Live dolphins are far more lucrative than dead ones. Taiji fishermen can earn $150,000 or more from selling a single live animal, while one butchered for meat fetches only $500 to $600, an economic reality that keeps the drives in business, opponents say.

It is impossible to know the final fate of all dolphins captured in Taiji. The Japanese government does not keep figures, nor does the World Association of Zoos and Aquariums. Most information comes from newspapers, activists on the ground, or people in countries where dolphins are destined to perform for or swim with tourists.

One website, Ceta-Base, tracks captive cetaceans and documents about where some, but not all, Taiji dolphins go. There were about 300 live captures in Taiji in 2013, according to the site, but information only exists on about half of those animals. Here’s the count: 92 dolphins were transferred to Japan, 36 went to China, 20 to Ukraine, 11 to Russia, six to South Korea, and five to Vietnam.

Worldwide, 105 facilities in about 20 countries import or display dolphins obtained from Taiji, according to Ceta-Base.

Kish Dolphin Park in Iran, for example, imported 12 dolphins in 2008. Dolphinarium NEMO, in Ukraine, bought 36 dolphins between 2010 and 2013; Saudi Arabia’s Fakieh Aquarium purchased six dolphins in 2013; and Cabo Adventures, a swim-with park in Baja, Mexico (the only site in the Americas with Taiji dolphins), imported seven animals in 2005.

Many animals never leave Taiji, including Angel, an albino calf captured in January and now on display at the Taiji Whale Museum.

Ric O’Barry, star of the Oscar-winning documentary The Cove and head of the Dolphin Project, is one of the activists fighting against the demand side of the dolphin trade.

Sometimes he wins; sometimes he loses.

In 2006, O’Barry learned that 12 Taiji dolphins had been sold to Ocean World Adventure Aquatic Park in the Dominican Republic. The park paid $154,000 per animal but never took delivery, following an international outcry.

“As soon as I found out, I came here to the DR and bought a full-page ad in the largest newspaper, an open letter to the president at the time, [Leonel] Fernández,” O’Barry said in an interview at the time.

Fernández rejected the permit, and Ocean World lost $1.85 million, O’Barry said.

In 2010, while in Taiji, O’Barry and his son Lincoln were alerted by an Egyptian environmental group that four dolphins captured in the cove had been placed in the swimming pool of a private villa in the Red Sea resort of Hurghada, Egypt.

Lincoln was producing an Animal Planet series, Blood Dolphins, so father, son, and crew hopped a plane to locate and film the dolphins.

“When we got there, they were transferring the dolphins from the pool to a hole in the ground they dug out in the desert,” O’Barry said.
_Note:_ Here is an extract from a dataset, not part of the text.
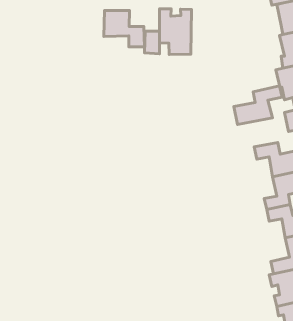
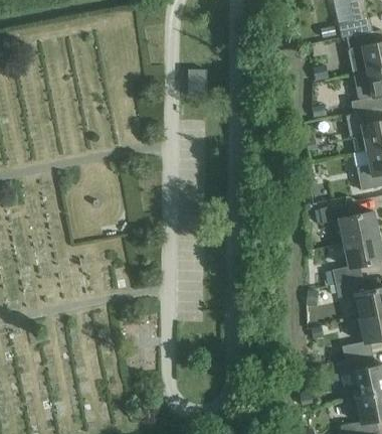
building: [159,9,192,55] -> none
building: [104,10,145,47] -> none
building: [234,86,282,125] -> none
O’Barry wanted to contest the importation. “We read in the newspaper that they didn’t have the necessary permits and thought maybe we could get them sent back to Japan,” he said.
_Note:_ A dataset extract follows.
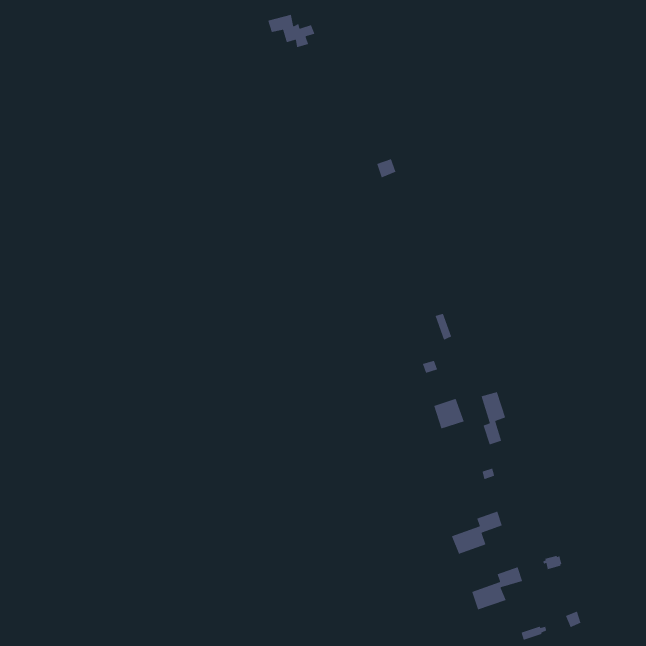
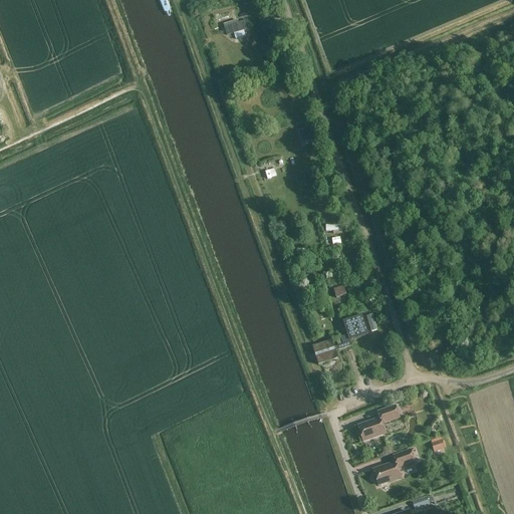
building: [481,391,506,446] -> none
building: none -> [313,339,339,363]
He didn’t mean Taiji: He traveled to Mikurajima Island, part of Tokyo, where residents celebrate, name, and even grant citizenship to local dophins. “I went to look for a place to build a sanctuary to get them returned from the desert,” he said.
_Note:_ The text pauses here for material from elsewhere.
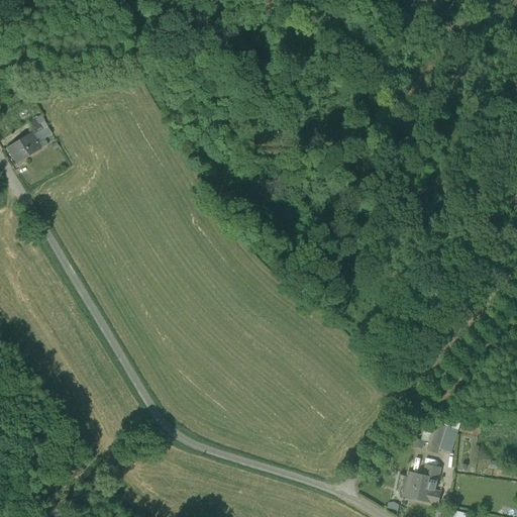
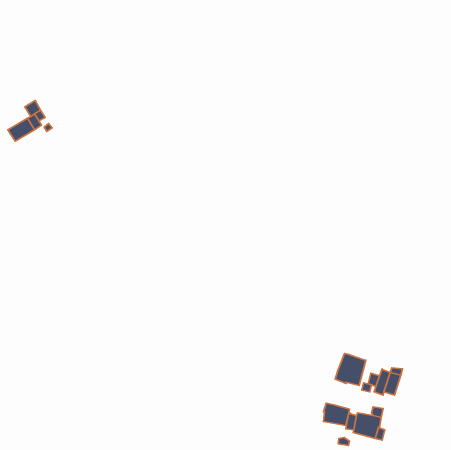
building: none -> [335,353,366,385]
building: none -> [323,403,349,426]

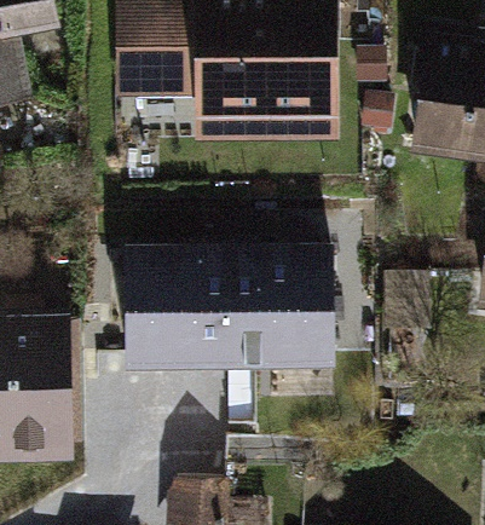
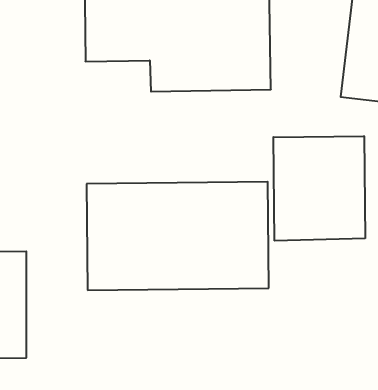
building: none -> [273,136,365,241]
But political unrest was exploding into widespread violence in Egypt. “A full-blown war was going on,” O’Barry said. “So we just gave up.”

The “Taiji Four,” as they were known, remained in the sun-scorched, dusty hole in the Eastern Sahara. “This is where Taiji dolphins go,” O’Barry said. “It’s despicable.” The site is now a dolphinarium. “We’re not sure if the four are still alive,” he added.

Meanwhile, the number of dolphins sold into captivity continues to rise. “It’s clear that demand continues to drive these brutal hunts,” Courtney Vail of Whale and Dolphin Conservation said in an email.

O’Barry recently learned that some Taiji-caught dolphins currently in Russia are slated for export to a park in Phuket, Thailand.

“Russians built the facility, but the permit hasn’t been approved yet,” he said. “This may be a chance to block the dolphins like we did in the DR.”